**ACTIVITY**
Only the pictures are to be left out; write out the rest of the data exactly.

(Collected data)

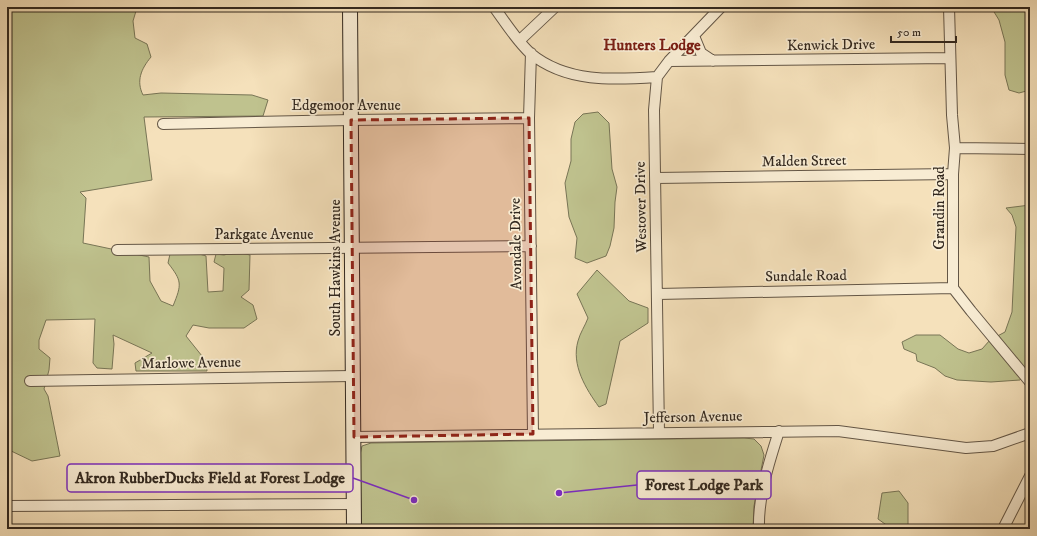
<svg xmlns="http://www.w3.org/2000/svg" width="1037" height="536" viewBox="0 0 1037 536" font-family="'IM FELL DW Pica',serif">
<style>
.green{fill:#bfc28e;stroke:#787556}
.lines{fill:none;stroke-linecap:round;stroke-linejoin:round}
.street-casing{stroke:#635646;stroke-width:12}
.secondary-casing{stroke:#32281f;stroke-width:16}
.street{stroke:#f8ecd3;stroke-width:10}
.secondary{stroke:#f8ecd3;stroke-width:14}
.marked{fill:#8f2418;fill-opacity:0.2;stroke:#8f2418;stroke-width:3;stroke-dasharray:8 5;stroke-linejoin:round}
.labels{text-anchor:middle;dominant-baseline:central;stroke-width:3.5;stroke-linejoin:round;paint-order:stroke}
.street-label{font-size:15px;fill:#32281f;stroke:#f8ecd3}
.neighbourhood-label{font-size:16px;font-weight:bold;fill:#7a1f14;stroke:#f8ecd3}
.leader{fill:none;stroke:#7b2cbf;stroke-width:1.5}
.callout-dot{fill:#7b2cbf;stroke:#f8ecd3;stroke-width:1.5}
.callout{fill:#f8ecd3;stroke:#7b2cbf;stroke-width:1.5}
.callout-label{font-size:16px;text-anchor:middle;font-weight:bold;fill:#32281f}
</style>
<rect width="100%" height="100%" fill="#f5e1bb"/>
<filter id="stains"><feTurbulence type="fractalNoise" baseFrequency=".005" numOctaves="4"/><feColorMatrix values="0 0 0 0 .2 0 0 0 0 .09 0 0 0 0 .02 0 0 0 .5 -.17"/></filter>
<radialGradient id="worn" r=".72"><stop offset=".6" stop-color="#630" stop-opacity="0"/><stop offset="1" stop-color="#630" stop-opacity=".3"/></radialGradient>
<path class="green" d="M7 7H144L136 11 133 21 135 38 147 44 151 57C141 69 136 81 143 95L161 93 252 95 268 100 263 116 144 117 152 180 80 192 86 198 83 243 149 257 150 281 161 301 173 306C182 284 182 281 168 263L170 254 196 253 206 256 208 292 223 291 224 268 214 262 216 254 224 255 236 252 250 255 249 290 241 297 253 305 257 319 244 328H209L193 325 186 336 206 361 207 371H136L135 363 152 353 113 335 114 344 112 369 97 368 93 363 95 319 46 320 39 340V349L50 358 49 370 44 389 48 396 60 456 32 461 7 449Z
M991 7H1030V90L1019 93 1009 90 1005 75V42L999 20Z
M598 112 609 123 612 169 617 187 615 202 614 228 610 246 606 256 587 263 575 258 577 238 569 217 565 183 571 161V139L575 122 583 114Z
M1030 205V369L1020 380 991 382 957 380 945 376 935 368 917 361 916 354 904 349 902 342 916 335H940L958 349 969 353 982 349 990 340 1005 332 1012 312 1016 227 1012 215 1006 208Z
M597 270 629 301 648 308V323L620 341 606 404 599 407C586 389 571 365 578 341 580 333 585 326 588 318L577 294Z
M744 438 754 439 761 446 764 455 754 506 753 529H361L360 455 362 446 371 443Z
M899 491 908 503V529H892L878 519 882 493Z"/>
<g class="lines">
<defs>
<path id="street" d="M494 7C505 22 516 40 530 53 566 83 613 80 657 77
M949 7 952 115 955 148 953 174V288L971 311 1030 382
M694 36 701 53 713 61
M519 41 555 7
M531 53 529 118 533 434
M669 61 950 58
M163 124 351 120 529 118
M955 148 1030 149
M656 178 953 174
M117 250 531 246
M658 294 953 288
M30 381 352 376
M659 432 654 110 657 77 669 61 721 7
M354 437 838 431 966 448 993 446 1030 433
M7 506 354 504
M759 529C758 495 769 463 779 431
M1003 529 1030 476"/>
<path id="secondary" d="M350 7 354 529"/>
</defs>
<use href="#street" class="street-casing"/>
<use href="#secondary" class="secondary-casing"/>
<use href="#street" class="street"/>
<use href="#secondary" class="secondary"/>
</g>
<path class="marked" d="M529 118 533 434 354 437 351 120Z"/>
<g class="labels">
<g class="street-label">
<text transform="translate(831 45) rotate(-1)">Kenwick Drive</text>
<text x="346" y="105">Edgemoor Avenue</text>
<text transform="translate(804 161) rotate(-1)">Malden Street</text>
<text transform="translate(641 207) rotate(-91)">Westover Drive</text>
<text transform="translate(939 208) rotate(-90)">Grandin Road</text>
<text x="264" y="234">Parkgate Avenue</text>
<text transform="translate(516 244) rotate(-91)">Avondale Drive</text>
<text transform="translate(335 268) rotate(-90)">South Hawkins Avenue</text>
<text transform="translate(806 276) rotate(-1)">Sundale Road</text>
<text transform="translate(191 363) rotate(-1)">Marlowe Avenue</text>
<text transform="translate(693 417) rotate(-1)">Jefferson Avenue</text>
</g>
<g class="neighbourhood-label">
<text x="652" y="45">Hunters Lodge</text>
</g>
</g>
<path class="leader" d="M414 500L353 478M559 493L637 485"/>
<g class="callout-dot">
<circle cx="414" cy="500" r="4"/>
<circle cx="559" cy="493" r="4"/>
</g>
<g class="callout">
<rect x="67" y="464" width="286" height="28" rx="4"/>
<rect x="637" y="471" width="134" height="28" rx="4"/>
</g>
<g class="callout-label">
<text x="210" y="483">Akron RubberDucks Field at Forest Lodge</text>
<text x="704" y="490">Forest Lodge Park</text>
</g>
<rect width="1037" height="536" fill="none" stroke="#f5e1bb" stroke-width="24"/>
<rect x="8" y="8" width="1021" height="520" fill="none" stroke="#32281f" stroke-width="2"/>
<rect x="12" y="12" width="1013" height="512" fill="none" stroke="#32281f"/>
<path d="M891 36v6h65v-6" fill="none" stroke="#32281f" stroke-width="2"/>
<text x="897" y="36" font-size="12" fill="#32281f" stroke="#f8ecd3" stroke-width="3" paint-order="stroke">50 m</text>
<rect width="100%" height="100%" filter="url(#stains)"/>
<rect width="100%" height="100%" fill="url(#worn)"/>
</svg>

**SOLUTION TO THE EXERCISE**
<svg xmlns="http://www.w3.org/2000/svg" width="1037" height="536" viewBox="0 0 1037 536" font-family="'IM FELL DW Pica',serif">
<style>
.green{fill:#bfc28e;stroke:#787556}
.lines{fill:none;stroke-linecap:round;stroke-linejoin:round}
.street-casing{stroke:#635646;stroke-width:12}
.secondary-casing{stroke:#32281f;stroke-width:16}
.street{stroke:#f8ecd3;stroke-width:10}
.secondary{stroke:#f8ecd3;stroke-width:14}
.marked{fill:#8f2418;fill-opacity:0.2;stroke:#8f2418;stroke-width:3;stroke-dasharray:8 5;stroke-linejoin:round}
.labels{text-anchor:middle;dominant-baseline:central;stroke-width:3.5;stroke-linejoin:round;paint-order:stroke}
.street-label{font-size:15px;fill:#32281f;stroke:#f8ecd3}
.neighbourhood-label{font-size:16px;font-weight:bold;fill:#7a1f14;stroke:#f8ecd3}
.leader{fill:none;stroke:#7b2cbf;stroke-width:1.5}
.callout-dot{fill:#7b2cbf;stroke:#f8ecd3;stroke-width:1.5}
.callout{fill:#f8ecd3;stroke:#7b2cbf;stroke-width:1.5}
.callout-label{font-size:16px;text-anchor:middle;font-weight:bold;fill:#32281f}
</style>
<rect width="100%" height="100%" fill="#f5e1bb"/>
<filter id="stains"><feTurbulence type="fractalNoise" baseFrequency=".005" numOctaves="4"/><feColorMatrix values="0 0 0 0 .2 0 0 0 0 .09 0 0 0 0 .02 0 0 0 .5 -.17"/></filter>
<radialGradient id="worn" r=".72"><stop offset=".6" stop-color="#630" stop-opacity="0"/><stop offset="1" stop-color="#630" stop-opacity=".3"/></radialGradient>
<path class="green" d="M7 7H144L136 11 133 21 135 38 147 44 151 57C141 69 136 81 143 95L161 93 252 95 268 100 263 116 144 117 152 180 80 192 86 198 83 243 149 257 150 281 161 301 173 306C182 284 182 281 168 263L170 254 196 253 206 256 208 292 223 291 224 268 214 262 216 254 224 255 236 252 250 255 249 290 241 297 253 305 257 319 244 328H209L193 325 186 336 206 361 207 371H136L135 363 152 353 113 335 114 344 112 369 97 368 93 363 95 319 46 320 39 340V349L50 358 49 370 44 389 48 396 60 456 32 461 7 449Z
M991 7H1030V90L1019 93 1009 90 1005 75V42L999 20Z
M598 112 609 123 612 169 617 187 615 202 614 228 610 246 606 256 587 263 575 258 577 238 569 217 565 183 571 161V139L575 122 583 114Z
M1030 205V369L1020 380 991 382 957 380 945 376 935 368 917 361 916 354 904 349 902 342 916 335H940L958 349 969 353 982 349 990 340 1005 332 1012 312 1016 227 1012 215 1006 208Z
M597 270 629 301 648 308V323L620 341 606 404 599 407C586 389 571 365 578 341 580 333 585 326 588 318L577 294Z
M744 438 754 439 761 446 764 455 754 506 753 529H361L360 455 362 446 371 443Z
M899 491 908 503V529H892L878 519 882 493Z"/>
<g class="lines">
<defs>
<path id="street" d="M494 7C505 22 516 40 530 53 566 83 613 80 657 77
M949 7 952 115 955 148 953 174V288L971 311 1030 382
M694 36 701 53 713 61
M519 41 555 7
M531 53 529 118 533 434
M669 61 950 58
M163 124 351 120 529 118
M955 148 1030 149
M656 178 953 174
M117 250 531 246
M658 294 953 288
M30 381 352 376
M659 432 654 110 657 77 669 61 721 7
M354 437 838 431 966 448 993 446 1030 433
M7 506 354 504
M759 529C758 495 769 463 779 431
M1003 529 1030 476"/>
<path id="secondary" d="M350 7 354 529"/>
</defs>
<use href="#street" class="street-casing"/>
<use href="#secondary" class="secondary-casing"/>
<use href="#street" class="street"/>
<use href="#secondary" class="secondary"/>
</g>
<path class="marked" d="M529 118 533 434 354 437 351 120Z"/>
<g class="labels">
<g class="street-label">
<text transform="translate(831 45) rotate(-1)">Kenwick Drive</text>
<text x="346" y="105">Edgemoor Avenue</text>
<text transform="translate(804 161) rotate(-1)">Malden Street</text>
<text transform="translate(641 207) rotate(-91)">Westover Drive</text>
<text transform="translate(939 208) rotate(-90)">Grandin Road</text>
<text x="264" y="234">Parkgate Avenue</text>
<text transform="translate(516 244) rotate(-91)">Avondale Drive</text>
<text transform="translate(335 268) rotate(-90)">South Hawkins Avenue</text>
<text transform="translate(806 276) rotate(-1)">Sundale Road</text>
<text transform="translate(191 363) rotate(-1)">Marlowe Avenue</text>
<text transform="translate(693 417) rotate(-1)">Jefferson Avenue</text>
</g>
<g class="neighbourhood-label">
<text x="652" y="45">Hunters Lodge</text>
</g>
</g>
<path class="leader" d="M414 500L353 478M559 493L637 485"/>
<g class="callout-dot">
<circle cx="414" cy="500" r="4"/>
<circle cx="559" cy="493" r="4"/>
</g>
<g class="callout">
<rect x="67" y="464" width="286" height="28" rx="4"/>
<rect x="637" y="471" width="134" height="28" rx="4"/>
</g>
<g class="callout-label">
<text x="210" y="483">Akron RubberDucks Field at Forest Lodge</text>
<text x="704" y="490">Forest Lodge Park</text>
</g>
<rect width="1037" height="536" fill="none" stroke="#f5e1bb" stroke-width="24"/>
<rect x="8" y="8" width="1021" height="520" fill="none" stroke="#32281f" stroke-width="2"/>
<rect x="12" y="12" width="1013" height="512" fill="none" stroke="#32281f"/>
<path d="M891 36v6h65v-6" fill="none" stroke="#32281f" stroke-width="2"/>
<text x="897" y="36" font-size="12" fill="#32281f" stroke="#f8ecd3" stroke-width="3" paint-order="stroke">50 m</text>
<rect width="100%" height="100%" filter="url(#stains)"/>
<rect width="100%" height="100%" fill="url(#worn)"/>
</svg>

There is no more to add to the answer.